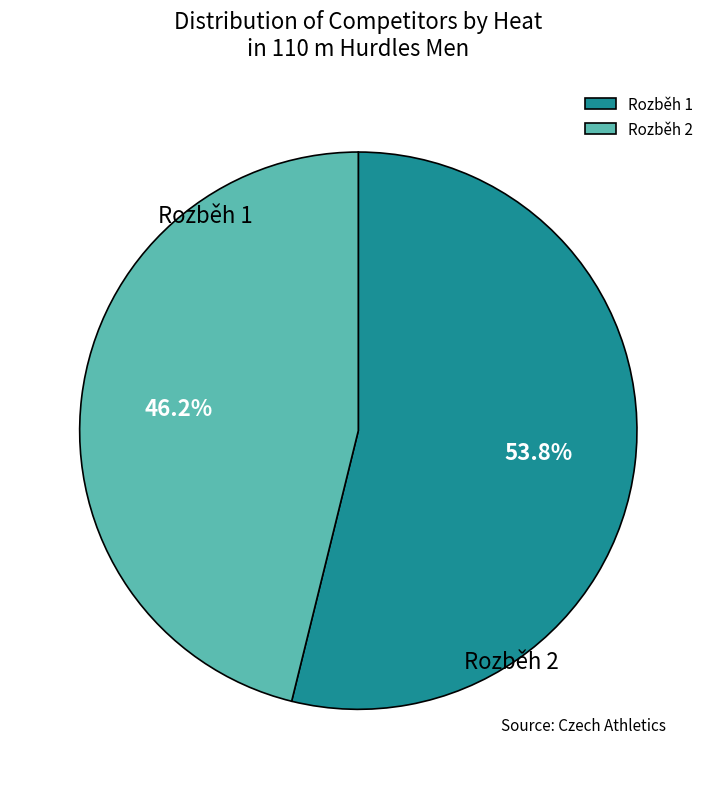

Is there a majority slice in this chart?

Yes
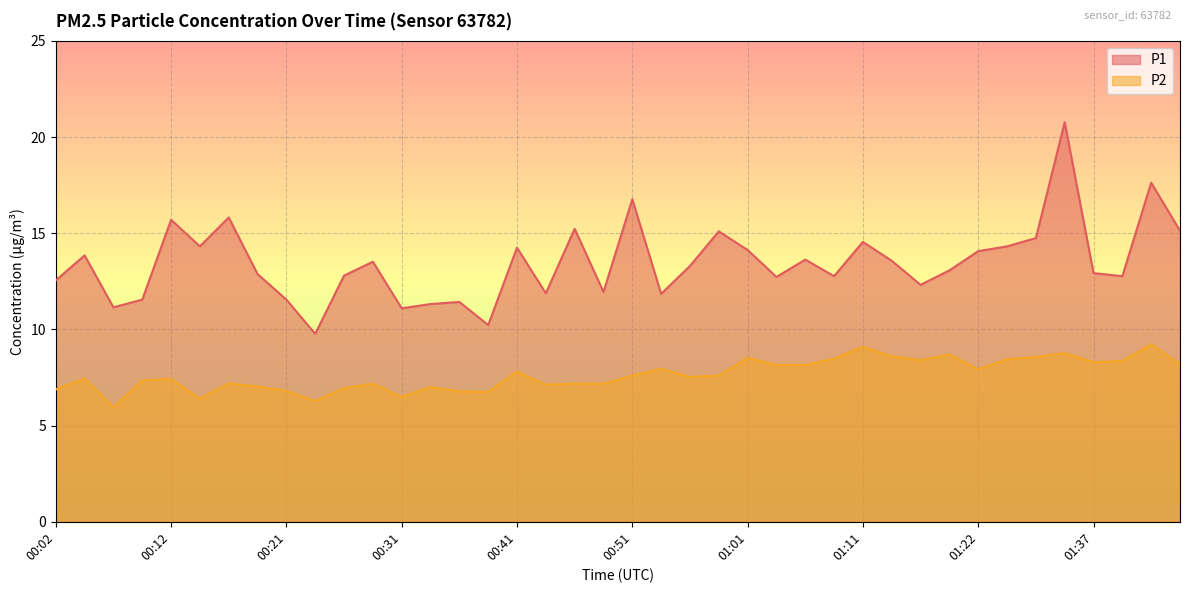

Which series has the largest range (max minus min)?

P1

» **To do**
Update the records above by changing every "series" to "data series" and leaving everything else the same. Omit the pictures from your answer.

» **Completed task**
Is there a majority slice in this chart?

Yes

Which data series has the largest range (max minus min)?

P1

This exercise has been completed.